I once had a client who said: “Give me a one-handed adviser”. He went on to explain that I kept on saying ‘on the one hand this and other hand that’, but he just wanted the answer.
I understood his frustration but as soon as I explained there was not one right answer and it was important to consider both sides of the argument he was happy with my two-handed approach.
Sadly, I am not sure how many ‘two-handed’ advisers are left because some advice seems to be of the one-handed variety and most non-advised sales certainly are. Advisers, brokers and their clients often fall into one of two camps; those who favour the flexibility and control of SIPPS and those who prefer the peace of mind and security of a packaged plan such as an annuity or fixed term income plan.
In my area of retirement there is a big divide between annuities and drawdown.
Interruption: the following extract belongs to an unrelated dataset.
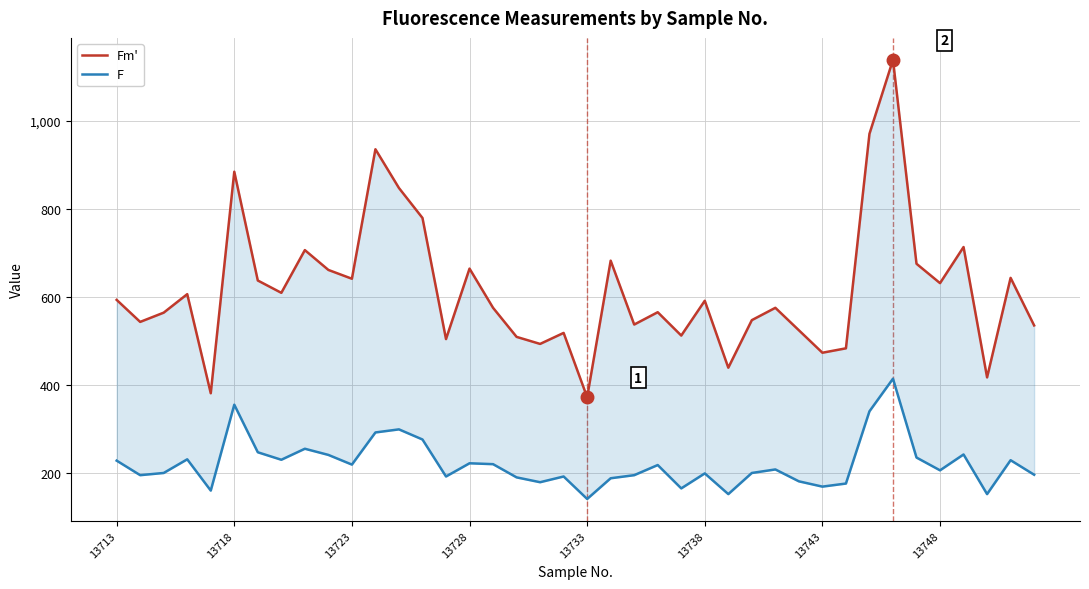

Is the value of F at 15 greater than the value of Fm' at 12?

No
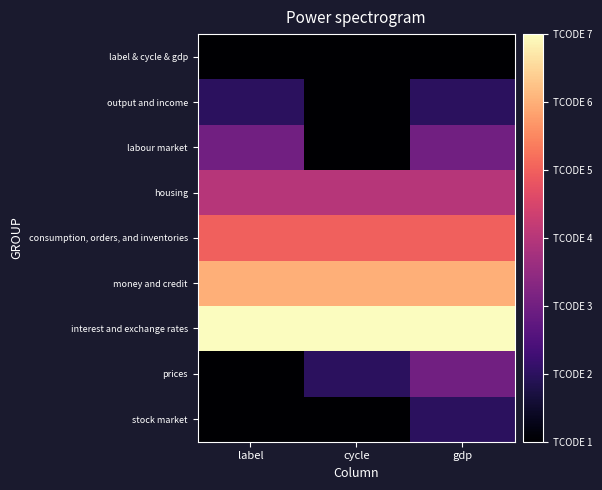

What is the total value across all series at label?

30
On the one hand (here we go again!) there are people who simply dismiss annuities as irrelevant and think pension drawdown is the only option. On the other hand, there are people who are attracted to the guarantees provided by annuities and who think drawdown is too risky.
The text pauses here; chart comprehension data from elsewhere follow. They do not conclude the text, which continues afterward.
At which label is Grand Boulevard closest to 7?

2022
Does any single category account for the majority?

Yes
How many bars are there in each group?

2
It can be argued that there is a third way, e.g. fixed income plans, because their options that combine income security with flexibility.
In one respect annuities and drawdown are just different sides of the same coin – both convert pension pots into income but one is guaranteed and one is not.
But in another respect, they are very different financial arrangements and increasingly advised or sold in different ways.
An annuity is essentially an insurance policy that guarantees the annuitant (or their partner) never runs out of money.
Drawdown is essentially an investment proposition where the pension pot is invested in the stock market and income is withdrawn at regular intervals.
In some situations, the best solution might be a combination of annuities and drawdown in order to get the right balance of income security and flexibility. The logic is that for some people the best solution may be a combination of products rather than a single product solution because it can reduce the overall risk. However, this is time consuming advice and sadly not enough people take combination option seriously enough.
So, what will it take to get more people to receive two-handed advice?
We need encourage more people to get advice in the first place because no-advice solutions do not encourage a balanced discussion about different solutions. Clients who make their own financial decisions may not be aware of all of the different options.
Also, advisers should be encouraged to consider the advantages of a combination of options. Some providers have done some very good work in this area by helping advisers present multiple options to their clients.
It is difficult to give good advice with one hand tied behind your back so advisers need to have both hands on the wheel.